• _Actions to take_:
- a) Answer these questions about the forum thread on a divorce, one answer per line:
(i) Where does the woman the poster met through work work?
(ii) When does the poster say another update will probably be posted?
(iii) How many months into the divorce does DrLeoMarvin say the process is?
- b) Extend the forum thread on a divorce by writing what comes after its final comment.
Text excerpt START
I don't know just after reading the post and writing this I am in a good mood. There are some other things I didn't mention in the previous thread. First of all I do have somewhat of a plan after I divorce my wife. There is this woman I met through my work, she works at a Satellite office in the U.K. I plan on meeting with her soon after the divorce. I met her about 8 months ago or so.

We don't share sexual conversations we just talk online mainly and I confide to her about my marriage. I don't know if we are going to form a relationship, she is much younger than me, doesn't have nearly any of the baggage I have, but she has been receptive when it comes to talking to me. So that's something I have to look forward to.

Thanks again guys. I will probably post another update after Thanksgiving.

107 comments submitted at 16:59:18 on Nov 11, 2013 by throwaway2134241

  • [-]
  • barnesandnobles
  • 184 Points
  • 17:14:14, 11 November

Get a good lawyer. Your wife sounds like she's not gonna take the divorce well.

  • [-]
  • throwaway2134241
  • 44 Points
  • 17:20:27, 11 November

She has been trying to get me to put it off consistently now. I know some people get through their divorces in a couple of months but I think mine might be prolonged. I'd hope we could just reach an agreement through mediation, but she doesn't want me to leave.

  • [-]
  • ironamous
  • 9 Points
  • 20:49:43, 11 November

I'd create a journal. And start documenting everything. Even in the past. All the actions you took. Reasons for them, etc. You've done the right thing the whole time.

  • [-]
  • DrLeoMarvin
  • 4 Points
  • 20:55:29, 11 November

18 months deep in mine and still married to her. Get a lawyer, I made a big mistake not lawyering up immediately.

  • [-]
  • AbeFrollman
  • 20 Points
  • 19:02:37, 11 November

So, here's a question.

If you got divorced and tried to make something happen with this other lady, and then she totally turned around and was like "I'm not interested in you at all, I never want to talk to you again," would it be worth it?
Text excerpt END
Dataset START
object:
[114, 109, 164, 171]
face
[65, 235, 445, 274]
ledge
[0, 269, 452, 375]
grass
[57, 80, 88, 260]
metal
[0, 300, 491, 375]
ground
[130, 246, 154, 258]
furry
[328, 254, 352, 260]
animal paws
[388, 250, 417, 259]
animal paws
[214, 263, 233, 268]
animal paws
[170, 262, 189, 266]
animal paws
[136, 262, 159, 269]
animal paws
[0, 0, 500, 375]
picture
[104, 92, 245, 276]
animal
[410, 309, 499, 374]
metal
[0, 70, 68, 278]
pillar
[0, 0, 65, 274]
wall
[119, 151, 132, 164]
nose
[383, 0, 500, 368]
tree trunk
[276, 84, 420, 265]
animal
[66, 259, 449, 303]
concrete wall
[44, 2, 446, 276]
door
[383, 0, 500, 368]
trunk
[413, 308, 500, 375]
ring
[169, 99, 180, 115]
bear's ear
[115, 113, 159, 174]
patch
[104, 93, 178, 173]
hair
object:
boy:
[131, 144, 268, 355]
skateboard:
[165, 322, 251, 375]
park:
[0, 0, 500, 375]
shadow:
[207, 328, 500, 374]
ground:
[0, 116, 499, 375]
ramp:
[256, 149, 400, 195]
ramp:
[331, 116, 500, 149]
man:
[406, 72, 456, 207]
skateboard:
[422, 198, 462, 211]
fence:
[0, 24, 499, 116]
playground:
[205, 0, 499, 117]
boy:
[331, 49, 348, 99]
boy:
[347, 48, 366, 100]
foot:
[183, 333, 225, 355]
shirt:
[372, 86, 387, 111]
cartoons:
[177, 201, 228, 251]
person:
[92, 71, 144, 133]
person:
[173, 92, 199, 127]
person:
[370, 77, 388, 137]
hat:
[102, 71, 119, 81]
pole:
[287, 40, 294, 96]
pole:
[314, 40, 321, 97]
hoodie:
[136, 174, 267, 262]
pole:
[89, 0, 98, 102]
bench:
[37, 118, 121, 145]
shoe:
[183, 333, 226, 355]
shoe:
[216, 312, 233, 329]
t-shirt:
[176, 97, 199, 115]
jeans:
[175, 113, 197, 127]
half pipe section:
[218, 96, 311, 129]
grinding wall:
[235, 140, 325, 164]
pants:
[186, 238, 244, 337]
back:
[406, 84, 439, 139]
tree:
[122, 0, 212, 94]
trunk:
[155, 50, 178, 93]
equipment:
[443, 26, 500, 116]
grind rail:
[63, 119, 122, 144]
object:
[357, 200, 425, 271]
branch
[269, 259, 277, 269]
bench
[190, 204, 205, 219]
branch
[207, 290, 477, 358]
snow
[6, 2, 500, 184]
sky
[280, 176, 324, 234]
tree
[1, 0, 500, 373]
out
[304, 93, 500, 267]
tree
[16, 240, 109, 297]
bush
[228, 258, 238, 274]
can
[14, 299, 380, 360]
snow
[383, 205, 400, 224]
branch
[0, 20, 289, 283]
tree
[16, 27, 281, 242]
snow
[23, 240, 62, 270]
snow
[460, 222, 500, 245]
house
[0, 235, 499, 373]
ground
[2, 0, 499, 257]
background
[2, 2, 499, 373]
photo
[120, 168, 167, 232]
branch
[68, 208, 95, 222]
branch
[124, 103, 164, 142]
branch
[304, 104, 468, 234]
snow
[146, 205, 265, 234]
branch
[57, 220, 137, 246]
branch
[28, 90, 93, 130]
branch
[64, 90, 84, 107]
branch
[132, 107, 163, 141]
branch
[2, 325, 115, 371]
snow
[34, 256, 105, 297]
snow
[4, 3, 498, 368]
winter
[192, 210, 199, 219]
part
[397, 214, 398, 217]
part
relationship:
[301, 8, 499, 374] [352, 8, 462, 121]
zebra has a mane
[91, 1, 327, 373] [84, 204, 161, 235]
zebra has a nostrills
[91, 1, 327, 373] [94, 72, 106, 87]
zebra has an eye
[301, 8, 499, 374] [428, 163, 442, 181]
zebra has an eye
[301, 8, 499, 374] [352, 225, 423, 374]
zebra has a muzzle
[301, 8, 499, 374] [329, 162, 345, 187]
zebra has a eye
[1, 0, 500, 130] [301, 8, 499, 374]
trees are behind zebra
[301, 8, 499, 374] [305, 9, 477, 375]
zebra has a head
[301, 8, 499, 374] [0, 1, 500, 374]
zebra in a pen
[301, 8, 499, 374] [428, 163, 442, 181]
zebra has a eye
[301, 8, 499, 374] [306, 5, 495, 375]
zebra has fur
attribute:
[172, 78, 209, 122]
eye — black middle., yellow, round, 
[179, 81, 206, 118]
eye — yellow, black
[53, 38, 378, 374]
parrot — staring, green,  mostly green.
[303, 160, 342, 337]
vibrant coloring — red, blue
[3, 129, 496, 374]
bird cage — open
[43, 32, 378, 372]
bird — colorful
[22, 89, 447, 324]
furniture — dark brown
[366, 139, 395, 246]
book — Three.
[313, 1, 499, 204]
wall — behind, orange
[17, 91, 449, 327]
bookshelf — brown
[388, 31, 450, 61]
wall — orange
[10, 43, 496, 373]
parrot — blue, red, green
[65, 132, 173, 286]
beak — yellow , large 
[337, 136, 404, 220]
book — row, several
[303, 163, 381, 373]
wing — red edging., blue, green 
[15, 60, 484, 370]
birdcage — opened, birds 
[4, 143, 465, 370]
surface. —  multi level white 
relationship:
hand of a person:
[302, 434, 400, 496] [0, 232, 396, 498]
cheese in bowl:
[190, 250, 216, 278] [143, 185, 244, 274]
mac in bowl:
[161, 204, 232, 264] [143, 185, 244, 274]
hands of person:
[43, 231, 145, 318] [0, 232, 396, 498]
Dataset END
Dataset START
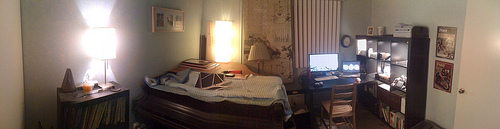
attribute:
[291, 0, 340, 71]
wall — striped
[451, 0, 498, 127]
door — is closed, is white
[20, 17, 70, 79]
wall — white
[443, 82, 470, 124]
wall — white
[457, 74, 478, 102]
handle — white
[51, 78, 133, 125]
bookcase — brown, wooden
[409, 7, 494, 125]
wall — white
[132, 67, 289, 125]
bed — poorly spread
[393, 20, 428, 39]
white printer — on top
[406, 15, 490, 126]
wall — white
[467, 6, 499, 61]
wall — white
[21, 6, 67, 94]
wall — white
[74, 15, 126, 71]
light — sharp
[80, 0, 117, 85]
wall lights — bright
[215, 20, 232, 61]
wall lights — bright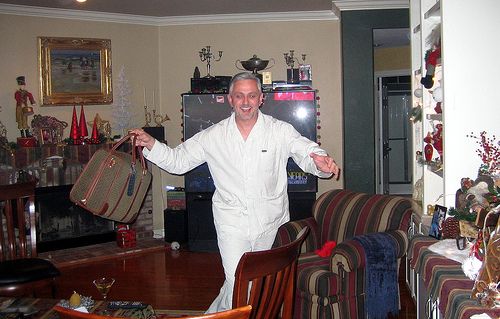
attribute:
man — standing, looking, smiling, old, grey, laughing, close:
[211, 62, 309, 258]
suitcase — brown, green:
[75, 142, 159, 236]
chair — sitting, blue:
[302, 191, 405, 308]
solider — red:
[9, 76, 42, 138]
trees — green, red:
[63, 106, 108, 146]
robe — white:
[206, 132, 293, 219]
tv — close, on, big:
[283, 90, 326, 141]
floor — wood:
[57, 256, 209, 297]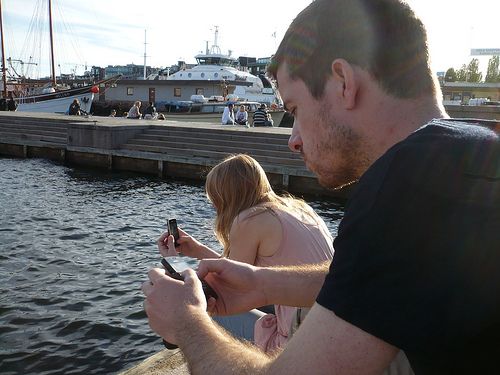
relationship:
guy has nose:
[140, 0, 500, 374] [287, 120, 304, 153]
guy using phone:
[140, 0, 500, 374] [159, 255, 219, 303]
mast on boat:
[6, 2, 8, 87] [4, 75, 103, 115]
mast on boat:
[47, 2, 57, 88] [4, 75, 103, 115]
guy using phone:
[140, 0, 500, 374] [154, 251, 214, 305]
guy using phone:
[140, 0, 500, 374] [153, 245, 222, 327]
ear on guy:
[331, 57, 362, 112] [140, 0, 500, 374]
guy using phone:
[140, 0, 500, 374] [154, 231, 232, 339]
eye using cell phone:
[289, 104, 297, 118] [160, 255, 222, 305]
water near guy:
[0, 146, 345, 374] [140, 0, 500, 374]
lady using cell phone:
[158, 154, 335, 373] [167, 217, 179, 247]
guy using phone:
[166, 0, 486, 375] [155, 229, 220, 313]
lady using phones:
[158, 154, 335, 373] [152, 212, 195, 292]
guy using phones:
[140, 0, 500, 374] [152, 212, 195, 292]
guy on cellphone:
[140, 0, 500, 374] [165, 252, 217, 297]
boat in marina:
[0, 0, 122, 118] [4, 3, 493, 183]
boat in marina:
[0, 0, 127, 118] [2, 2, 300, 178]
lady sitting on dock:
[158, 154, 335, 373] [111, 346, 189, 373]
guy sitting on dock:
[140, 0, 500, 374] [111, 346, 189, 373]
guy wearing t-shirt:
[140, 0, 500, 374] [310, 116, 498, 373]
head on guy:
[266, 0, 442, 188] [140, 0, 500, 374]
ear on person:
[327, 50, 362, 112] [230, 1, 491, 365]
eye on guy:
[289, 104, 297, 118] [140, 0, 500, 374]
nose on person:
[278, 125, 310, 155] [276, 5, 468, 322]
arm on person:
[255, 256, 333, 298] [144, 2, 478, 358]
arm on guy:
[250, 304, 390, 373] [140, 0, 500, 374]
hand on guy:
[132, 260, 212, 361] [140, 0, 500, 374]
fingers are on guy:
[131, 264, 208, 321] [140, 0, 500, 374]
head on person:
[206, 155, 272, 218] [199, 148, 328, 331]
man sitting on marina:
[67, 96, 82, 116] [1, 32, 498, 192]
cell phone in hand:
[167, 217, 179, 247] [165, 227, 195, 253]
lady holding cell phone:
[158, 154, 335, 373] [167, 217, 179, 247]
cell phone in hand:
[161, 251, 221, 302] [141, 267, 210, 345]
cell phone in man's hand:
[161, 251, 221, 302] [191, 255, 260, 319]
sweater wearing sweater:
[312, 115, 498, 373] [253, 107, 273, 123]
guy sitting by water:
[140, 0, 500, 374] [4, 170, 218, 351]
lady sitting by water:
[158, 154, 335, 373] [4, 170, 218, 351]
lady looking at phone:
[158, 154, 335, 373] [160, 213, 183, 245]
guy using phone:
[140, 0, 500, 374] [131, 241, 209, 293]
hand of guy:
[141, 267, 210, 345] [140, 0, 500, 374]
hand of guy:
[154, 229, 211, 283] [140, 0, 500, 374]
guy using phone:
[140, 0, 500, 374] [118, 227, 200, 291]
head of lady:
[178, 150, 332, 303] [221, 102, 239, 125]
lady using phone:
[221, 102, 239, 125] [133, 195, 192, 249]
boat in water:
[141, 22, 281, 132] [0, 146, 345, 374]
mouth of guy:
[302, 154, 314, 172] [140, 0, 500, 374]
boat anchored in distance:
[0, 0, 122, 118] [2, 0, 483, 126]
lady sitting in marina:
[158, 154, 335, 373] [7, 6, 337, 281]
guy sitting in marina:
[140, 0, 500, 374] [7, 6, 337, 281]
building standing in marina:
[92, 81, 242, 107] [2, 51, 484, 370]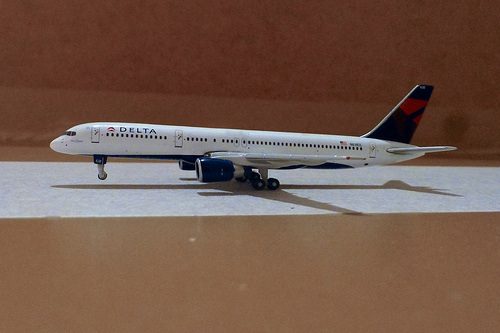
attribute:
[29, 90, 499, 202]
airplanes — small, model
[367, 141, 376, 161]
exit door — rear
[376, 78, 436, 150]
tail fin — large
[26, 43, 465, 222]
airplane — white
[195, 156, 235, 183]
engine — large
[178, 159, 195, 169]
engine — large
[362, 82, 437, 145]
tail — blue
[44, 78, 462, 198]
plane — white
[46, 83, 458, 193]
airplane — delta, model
Dataset END
Dataset START
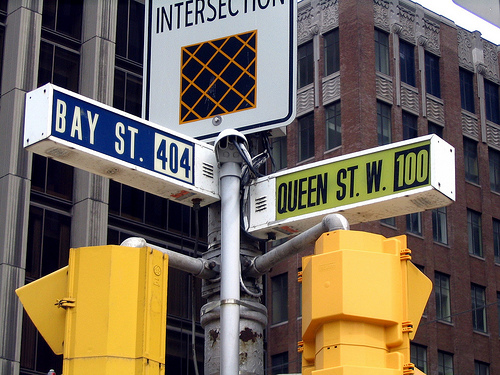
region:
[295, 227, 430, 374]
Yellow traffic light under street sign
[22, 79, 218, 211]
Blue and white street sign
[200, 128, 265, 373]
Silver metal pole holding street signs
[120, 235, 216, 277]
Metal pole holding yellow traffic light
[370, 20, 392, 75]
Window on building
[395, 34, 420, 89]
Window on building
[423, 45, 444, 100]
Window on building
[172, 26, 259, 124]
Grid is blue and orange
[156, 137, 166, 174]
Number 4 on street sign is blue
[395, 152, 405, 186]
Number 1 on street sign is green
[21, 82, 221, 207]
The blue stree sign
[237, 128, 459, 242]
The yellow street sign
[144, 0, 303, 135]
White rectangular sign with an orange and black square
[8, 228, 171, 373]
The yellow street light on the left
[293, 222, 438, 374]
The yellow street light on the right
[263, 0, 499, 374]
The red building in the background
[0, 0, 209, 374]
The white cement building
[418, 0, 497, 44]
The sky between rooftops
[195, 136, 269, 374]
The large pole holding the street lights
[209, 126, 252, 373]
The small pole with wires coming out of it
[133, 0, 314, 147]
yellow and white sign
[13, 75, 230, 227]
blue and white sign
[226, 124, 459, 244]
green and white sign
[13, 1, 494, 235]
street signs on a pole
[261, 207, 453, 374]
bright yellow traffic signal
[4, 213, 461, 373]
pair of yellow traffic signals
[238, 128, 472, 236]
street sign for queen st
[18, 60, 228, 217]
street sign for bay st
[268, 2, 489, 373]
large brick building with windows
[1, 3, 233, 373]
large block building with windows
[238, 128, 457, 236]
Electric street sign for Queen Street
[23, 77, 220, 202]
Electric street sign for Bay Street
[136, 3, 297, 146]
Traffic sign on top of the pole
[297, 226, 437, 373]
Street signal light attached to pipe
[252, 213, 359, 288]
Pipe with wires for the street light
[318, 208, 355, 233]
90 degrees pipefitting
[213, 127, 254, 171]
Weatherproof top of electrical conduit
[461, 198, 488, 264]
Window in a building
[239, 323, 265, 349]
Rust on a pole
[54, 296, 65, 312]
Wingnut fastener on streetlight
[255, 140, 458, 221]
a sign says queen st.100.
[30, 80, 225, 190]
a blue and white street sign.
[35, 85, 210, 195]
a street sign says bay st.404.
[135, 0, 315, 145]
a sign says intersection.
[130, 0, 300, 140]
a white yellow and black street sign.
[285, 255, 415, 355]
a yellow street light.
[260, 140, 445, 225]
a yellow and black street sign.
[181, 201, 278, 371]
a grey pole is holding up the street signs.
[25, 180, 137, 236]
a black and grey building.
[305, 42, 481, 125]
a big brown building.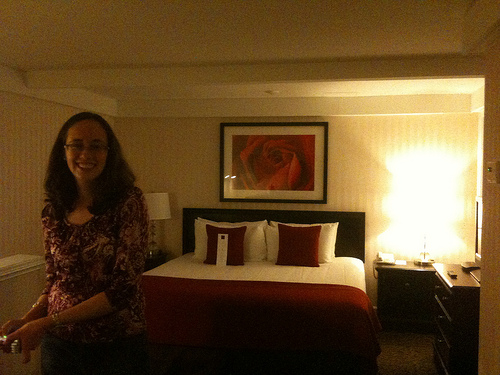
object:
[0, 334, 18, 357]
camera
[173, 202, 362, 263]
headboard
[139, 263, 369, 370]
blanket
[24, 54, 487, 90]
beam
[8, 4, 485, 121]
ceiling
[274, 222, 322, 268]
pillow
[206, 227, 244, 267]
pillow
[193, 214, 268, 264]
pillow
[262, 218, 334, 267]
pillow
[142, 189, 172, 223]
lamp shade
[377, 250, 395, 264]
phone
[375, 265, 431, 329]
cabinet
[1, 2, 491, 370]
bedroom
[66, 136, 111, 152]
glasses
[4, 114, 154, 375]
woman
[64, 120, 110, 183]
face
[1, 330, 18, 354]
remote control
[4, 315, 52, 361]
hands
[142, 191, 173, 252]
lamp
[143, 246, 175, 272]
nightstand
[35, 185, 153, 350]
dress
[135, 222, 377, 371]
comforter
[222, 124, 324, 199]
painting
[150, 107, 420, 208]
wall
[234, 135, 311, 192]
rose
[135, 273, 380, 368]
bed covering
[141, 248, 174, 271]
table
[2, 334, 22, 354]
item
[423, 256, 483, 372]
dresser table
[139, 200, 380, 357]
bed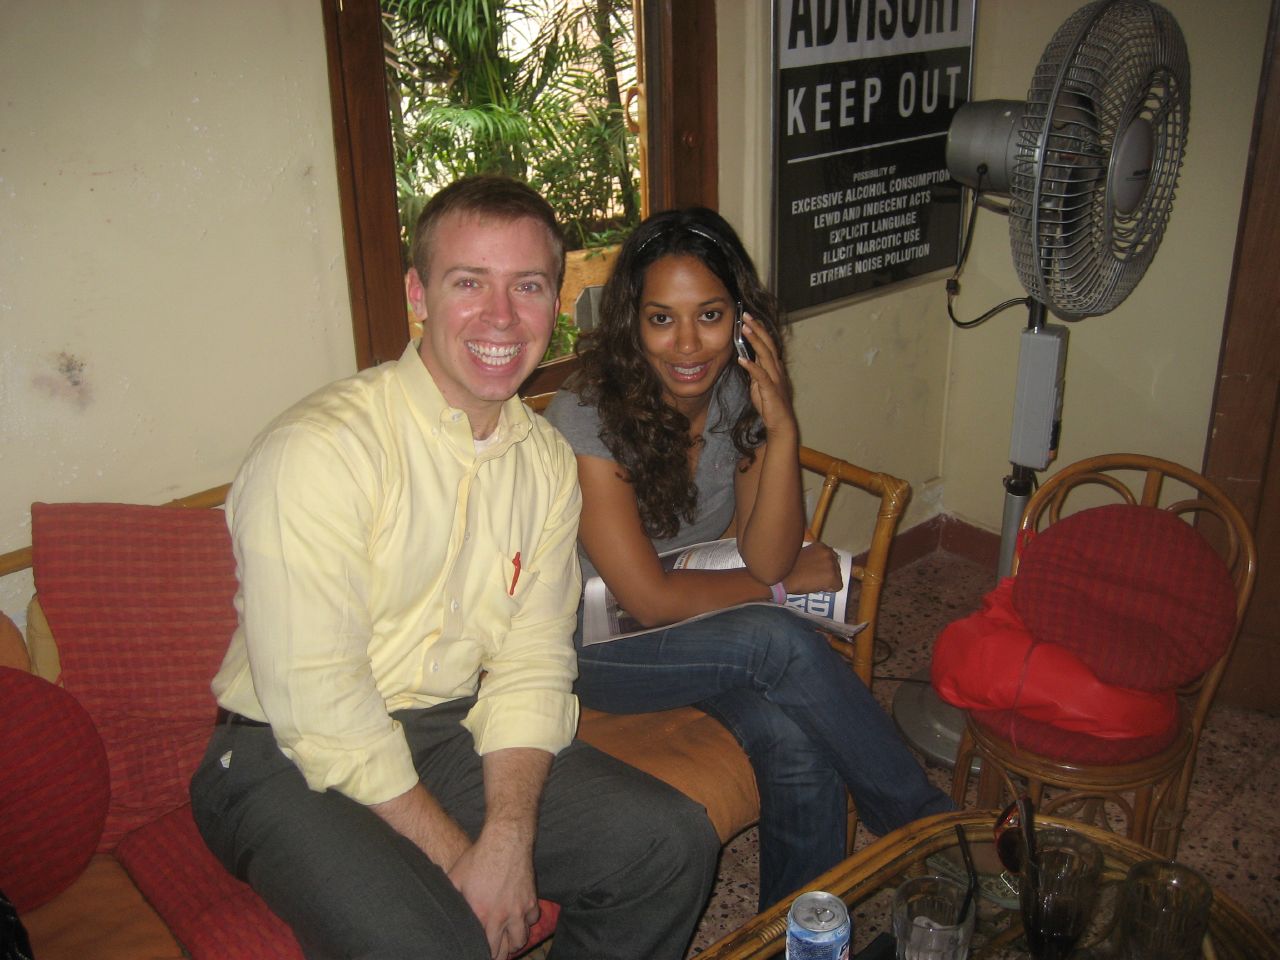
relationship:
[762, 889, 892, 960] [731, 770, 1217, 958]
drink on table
Dataset END
• _Answers_:
- a)
(i) At a satellite office in the U.K.
(ii) After Thanksgiving.
(iii) 18 months.

- b)
  • [-]
  • throwaway2134241
  • 48 Points
  • 20:17:30, 11 November

I don't think we will have a relationship in all honesty. I'd rather live alone than live with my wife if that makes sense.

  • [-]
  • elimeny
  • 18 Points
  • 20:33:56, 11 November

Yes, this makes a lot of sense. You will likely want to be alone and enjoy your independence for awhile.

  • [-]
  • TokisCodpieceBZZZ
  • 6 Points
  • 21:14:10, 11 November

I agree. Even if this woman wants a relationship, OP should take a couple of months to be himself.

  • [-]
  • AbeFrollman
  • -1 Points
  • 20:58:58, 11 November

I agree.

  • [-]
  • AbeFrollman
  • 4 Points
  • 20:56:39, 11 November

That makes absolute sense; more power to you.

Good luck, man. I can't imagine how you must feel right now.

  • [-]
  • maestroni
  • 20 Points
  • 19:18:45, 11 November

There are 3.5 billion women out there. I'm sure he can find someone else.

  • [-]
  • AbeFrollman
  • 10 Points
  • 19:31:34, 11 November

I know.

What I was trying to ask, I guess, is whether or not this imagined future with this other woman is one of the major motivations behind him wanting a divorce.

I'm not saying he shouldn't get divorced, at all.

  • [-]
  • donotdonot
  • 8 Points
  • 20:27:58, 11 November

Did you read the other post? He has been planning to divorce since his wife cheated. He doesn't love his wife. He has been in a sexless relationship with a woman he doesn't like all that much for 4 years. I'm pretty sure this other woman isn't much of a factor.

  • [-]
  • greeleyborn
  • 1 Points
  • 20:03:07, 11 November

Are you kidding me? Are you saying if you got cheated on you wouldn't want out of the relationship. This guy is twice the man i am for staying worth her this long. I would have left the Bitch the moment i found out

  • [-]
  • elimeny
  • 20 Points
  • 20:09:33, 11 November

It's actually a very valid question. Huff and puff all you want, but it is much easier to walk away from a relationship if you have another one potentially waiting for you. Sometimes it prevents people from seeing things clearly.

In this instance, we only hear what the OP tells us. It's not mean or cruel or tolling to suggest OP ask himself an introspective question.

  • [-]
  • donotdonot
  • 5 Points
  • 20:29:21, 11 November

He hasn't been in a relationship with his wife for the past 4 years since she has cheated on him. The marriage is a farce and a show for the kids. Other woman is irrelevant.

  • [-]
  • elimeny
  • 5 Points
  • 20:32:36, 11 November

For the most part, I agree. It doesn't hurt for him to think about it carefully though.

  • [-]
  • count_toastcula
  • 3 Points
  • 20:16:14, 11 November

If you're willing to walk out of a relationship to try and get into a new one, it's probably best you leave that relationship regardless of how well the new one works out.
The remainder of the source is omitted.